O portal Fora da Escola Não Pode!, apoiado pelo Unicef em parceria com a Campanha Nacional pelo Direito à Educação, informa que mais de 3,8 milhões de crianças e adolescentes entre 4 e 17 anos estão fora da escola. A saúde pública não é um direito para todos, tendo em vista a quantidade de pessoas que morrem esperando um exame ou cirurgia. Até hoje não houve reforma agrária em nosso país.
Então não é possível que o voto considerado útil seja aquele que ajuda a eleger candidatos melhor colocados em pesquisas de opinião. Para que meu voto seja efetivamente útil, deve refletir o que penso que deve mudar no país, a fim de não me arrepender lá na frente.

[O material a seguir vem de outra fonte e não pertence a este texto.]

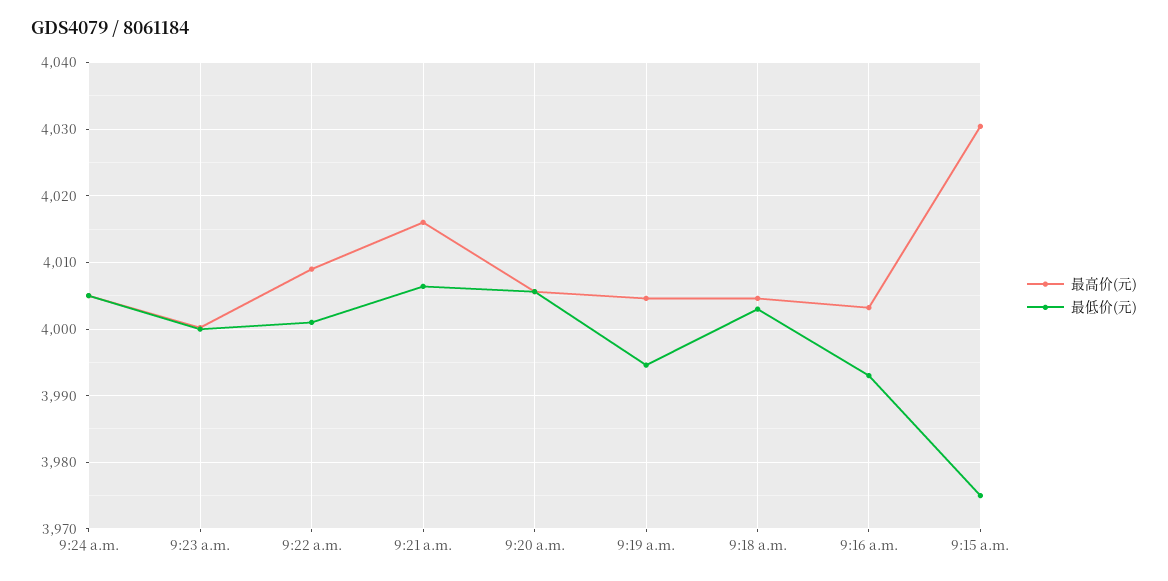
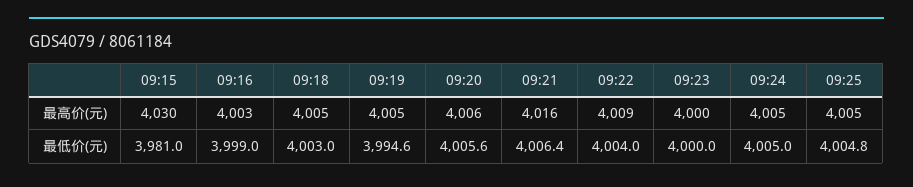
  {
    "最高价(元)": {
      "9:24 a.m.": 4005,
      "9:23 a.m.": 4000,
      "9:22 a.m.": 4009,
      "9:21 a.m.": 4016,
      "9:20 a.m.": 4006,
      "9:19 a.m.": 4005,
      "9:18 a.m.": 4005,
      "9:16 a.m.": 4003,
-     "9:15 a.m.": 4030
+     "9:15 a.m.": 4030,
+     "09:25": 4005
    },
    "最低价(元)": {
      "9:24 a.m.": 4005,
      "9:23 a.m.": 4000,
-     "9:22 a.m.": 4001,
+     "9:22 a.m.": 4004,
      "9:21 a.m.": 4006.4,
      "9:20 a.m.": 4005.6,
      "9:19 a.m.": 3994.6,
      "9:18 a.m.": 4003,
-     "9:16 a.m.": 3993,
+     "9:16 a.m.": 3999,
-     "9:15 a.m.": 3975
+     "9:15 a.m.": 3981,
+     "09:25": 4004.8
    }
  }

Luciana Genro: porque é preciso coragem e coerência para garantir os direitos do povo

Cria do movimento estudantil, que já legou ao país centenas de lideranças políticas, ainda no Rio Grande do Sul, Luciana foi eleita deputada estadual pela primeira vez em 1994 e reeleita em 1998, pelo Partido dos Trabalhadores. De 2003 a 2011 exerceu mandato de deputada federal, primeiramente pelo PT e depois pelo PSOL. Sua saída do PT foi a culminação de uma série de enfrentamentos contra a adaptação daquele partido à ordem, desde a Carta aos Brasileiros até a reforma da Previdência de 2003.
Dedicada militante socialista, professora, advogada e mãe, Luciana merece meu voto.